With wages growing at an annualized 4% rate in Q4, wage growth appears to be receding to close to Fed Chair Jerome Powell’s target of 3.5%. Factoring in productivity growth of about 1.5%, wage growth of 3.5% could bring inflation in line with the Fed’s 2% goal.
The most important inflation rate going forward is personal consumption expenditure (PCE) services minus energy and housing, Powell says. Core goods-price inflation is waning and the same is likely for housing inflation in 2023, given the stalling of market rents. But inflation in nonenergy services, excluding housing, is likely to stay elevated as long as wage growth remains hot.
Services Inflation Trends
The S&P 500 initially wavered after the CPI report showed that inflation in nonenergy services prices, which affected 56% of consumer budgets, still hasn’t begun to subside. Core services prices rose 0.5% on the month and 7% from a year ago vs. 6.8% in Nov.
However, that’s partly due to the way the Labor Department calculates housing inflation. While new rates for rental housing have been falling for months, it takes about a year for that to be fully reflected in renewed leases and the CPI.
Some analysts highlighted that services prices excluding shelter rose 7.4% from a year ago. However, that category includes energy services prices, which are up 15.6% from a year ago. Excluding energy and shelter, service prices are up about 6.2% from a year ago.
To get a better idea of how the CPI core services inflation data compares to Powell’s focus on PCE core services minus housing, IBD made a few alterations. Food away from home, which is part of the PCE services sector, was the only addition. Owner’s equivalent rent, rent of primary residence and health insurance, which doesn’t feed into PCE inflation data, were subtracted.

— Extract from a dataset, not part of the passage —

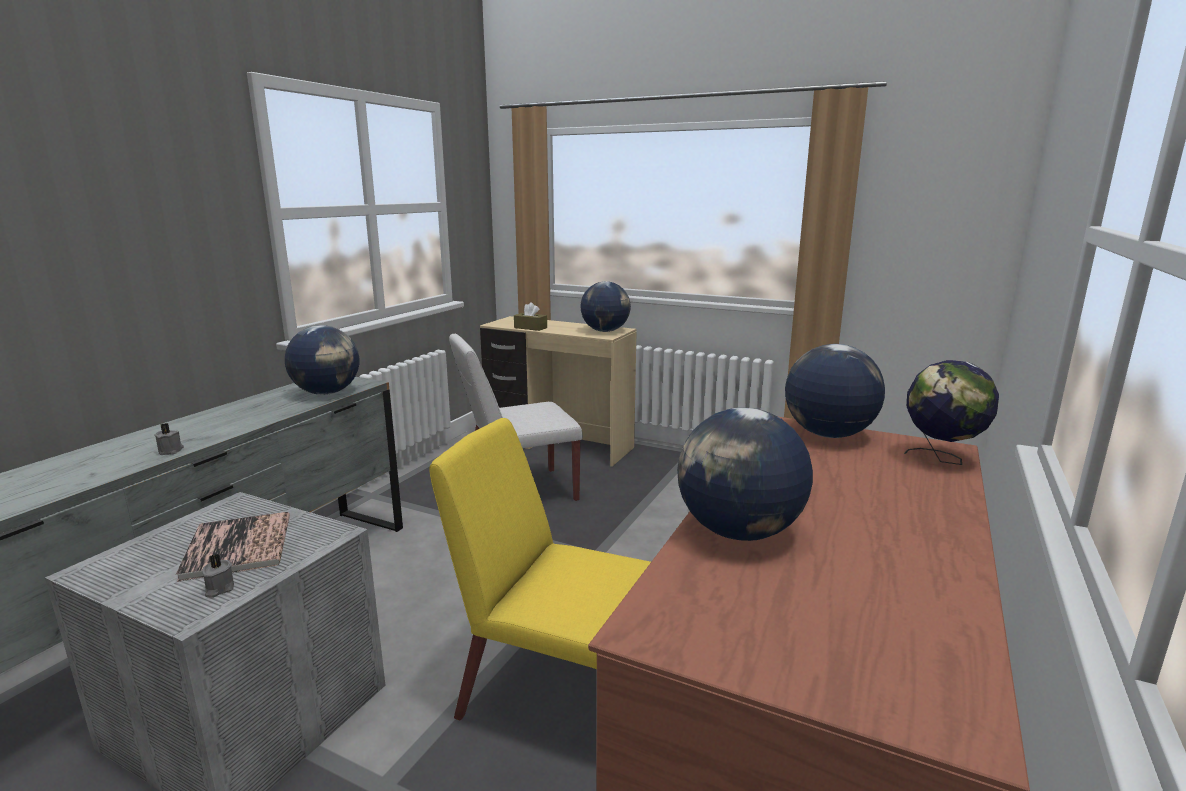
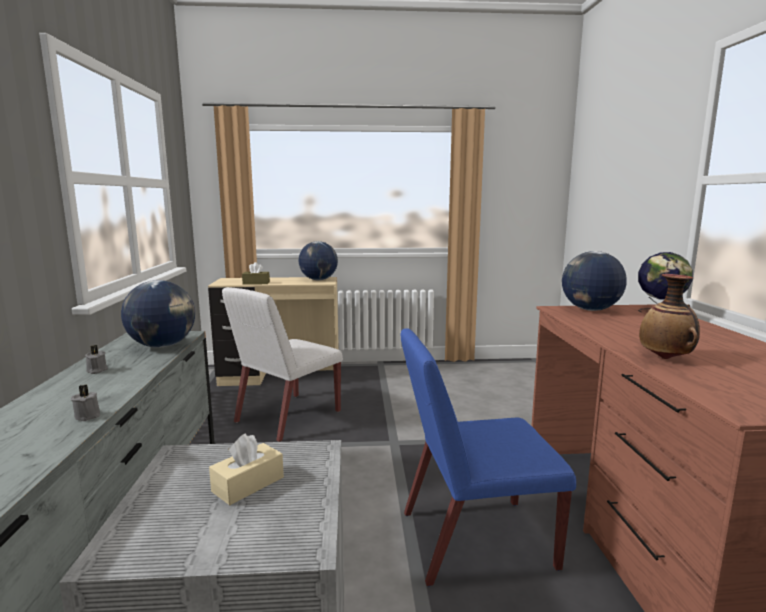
camera: 30 degrees left, 5 degrees down
book [175,512,290,582] -> beige tissue box [209,433,284,505]
grey candle [202,554,234,598] -> grey candle moved to [85,345,108,374]
yellow chair [429,418,651,721] -> blue chair [401,328,576,586]
globe [677,408,813,541] -> vase [639,274,700,359]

The latest data looks generally positive. While prices for this batch of core services rose 6.5% from a year ago, the annualized 3-month trend improved to 5% from 6.5% in November and 7.1% in October.

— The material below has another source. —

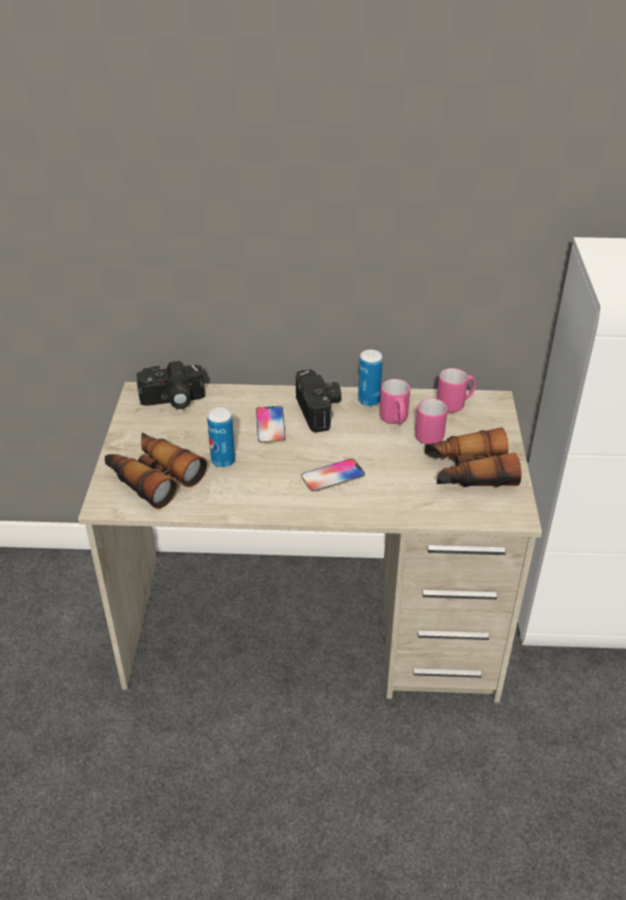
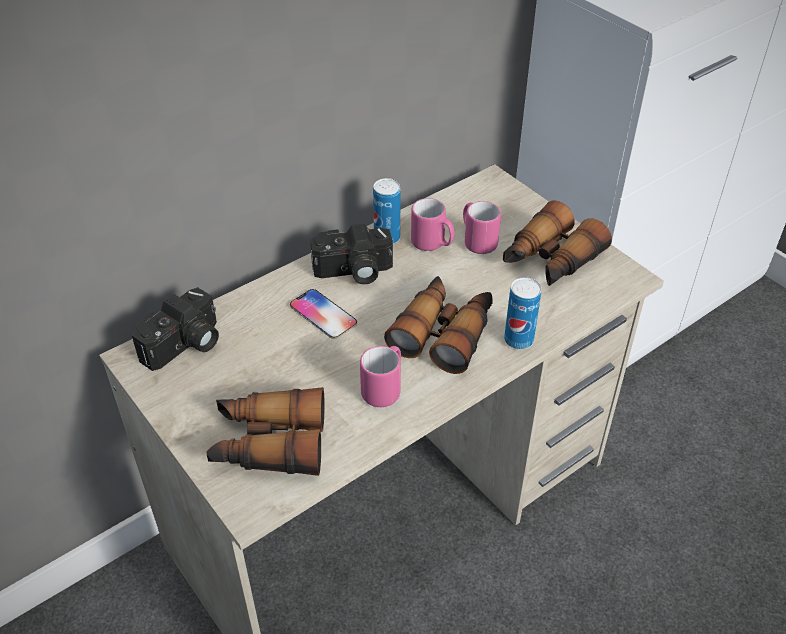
camera: 40 degrees left, 5 degrees up
can [207,407,235,468] -> can moved to [504,277,541,349]
camera [296,369,341,433] -> camera turned 135 degrees clockwise [310,224,393,284]
phone [301,459,365,492] -> binoculars [384,276,493,374]
pink mug [436,368,476,413] -> pink mug moved to [360,346,401,407]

Meanwhile, inflation in goods prices, excluding food and energy, has decelerated from double-digit increases earlier in the year. That progress continued in December. Core goods prices fell 0.3% on the month. That brought year-over-year inflation to 2.1% from 3.7% in November.
CPI Inflation Report Details
Prices for used cars and trucks fell 2.5% on the month and are now 8.8% below year-ago levels. New vehicle prices were dipped 0.1% from November, while the annual price increase moderated to 5.9% from 7.2% the prior month.
Energy prices fell 4.5% on the month, while the annual increase moderated to 7.3% from 13.1% in November.
Prices for food rose 0.3% on the month, as the annual increase slowed to 10.4% from 10.6%.
Rent of one’s primary resident and owner’s equivalent rent rose 8.3% and 7.5% from a year ago, respectively. Both rose 0.8% on the month.
Prices for transportation services rose 0.2% on the month and 14.6% from a year ago.
Medical services prices rose 0.1% on the month, after falling 0.7% and 0.6% the prior two months. That left the annual increase at 4.1%.